What kind of US policy response can help?
The good news is that most farmers in the United States, especially in the Midwest, purchased fertilizer before the global crises began.
Farmers in the southern United States generally plant a wider variety of crops and do not typically pre-purchase fertilizer products like Midwest farmers do. Those that had been planning to plant nitrogen-based fertilizer dependent crops—such as corn—may switch to crops that use phosphate-based fertilizers instead, like soybeans.
US production of ammonia, enabled by the country’s abundant natural gas resources, is already slated to expand by 22.19 million metric tons per annum (mtpa) by 2030. Multiple new facilities are in the pipeline, though the largest is not expected to be operational until 2028. Congress is also considering the Homegrown Fertilizer Act, a bipartisan bill that authorizes the Secretary of Agriculture to provide grants and loans to independent businesses and other entities to promote the manufacture, processing, and storage of fertilizers in the United States.
Given this state of play, securing financing for new ammonia, urea, and sulfur plants will be helpful for projects looking for capital, but expediting federal and state environmental reviews for facilities that are ready for construction could potentially make a difference for farmers in the next two years. For example, environmental and engineering permits could be expedited for CF Industries Blue Point ammonia plant in Louisiana, Nueces Green Ammonia plant in Texas and Atlas Agro Pacific Green Fertilizer plant in Washington state. According to Agriculture Secretary Brooke Rollins, there are 106 fertilizer projects that received grants under the Biden administration’s Fertilizer Expansion Program that never progressed to the building stage due to stalled climate permits. The US Department of Agriculture could work to identify projects with the greatest completion potential and push the Environmental Protection Agency to expedite their environmental reviews.

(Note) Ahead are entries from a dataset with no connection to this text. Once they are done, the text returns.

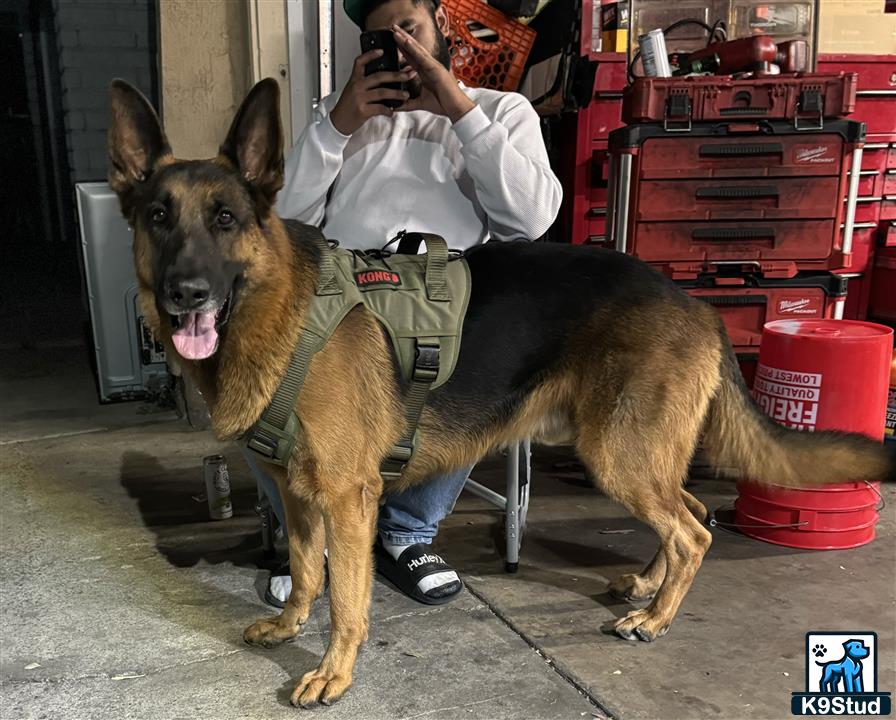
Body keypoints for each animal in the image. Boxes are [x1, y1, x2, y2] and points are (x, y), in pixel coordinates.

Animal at [107, 77, 896, 704]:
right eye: (157, 218)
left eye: (226, 219)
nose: (185, 294)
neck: (280, 307)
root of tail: (692, 303)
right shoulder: (299, 495)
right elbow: (304, 575)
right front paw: (289, 623)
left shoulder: (346, 497)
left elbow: (347, 599)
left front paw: (334, 673)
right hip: (638, 455)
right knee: (690, 512)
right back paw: (646, 586)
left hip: (618, 455)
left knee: (696, 531)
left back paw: (656, 617)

The US government has already suspended the Jones Act, which will help alleviate transportation bottlenecks and lower transportation costs for fertilizers, and suspended sanctions on fertilizers from Venezuela. The government should consider maintaining these temporary measures not only throughout the current crisis but until the market rebalances and sufficient supplies are available globally. Canada is a key trading partner with the United States, supplying American farmers with potash and nitrogen fertilizers and importing American-produced phosphate fertilizers. Both US and Canadian agriculture organizations say that modernizing and streamlining customs procedures at the border would facilitate the movement of fertilizer products. Canada could also suspend its tariffs on Russian and Belarussian fertilizers, a move that would reduce fertilizer costs in both the United States and Canada. Because the United States has not placed tariffs on Russian and Belarussian fertilizers, these products are imported into the United States but then sold to Eastern Canadian farmers at inflated prices.
The wars in Iran and Ukraine are not only military and geopolitical, they are also agricultural. As domestic policymakers work to ensure food supplies continue with minimal disruption at home, foreign policymakers should consider the long-term damage to global food affordability as these crises continue.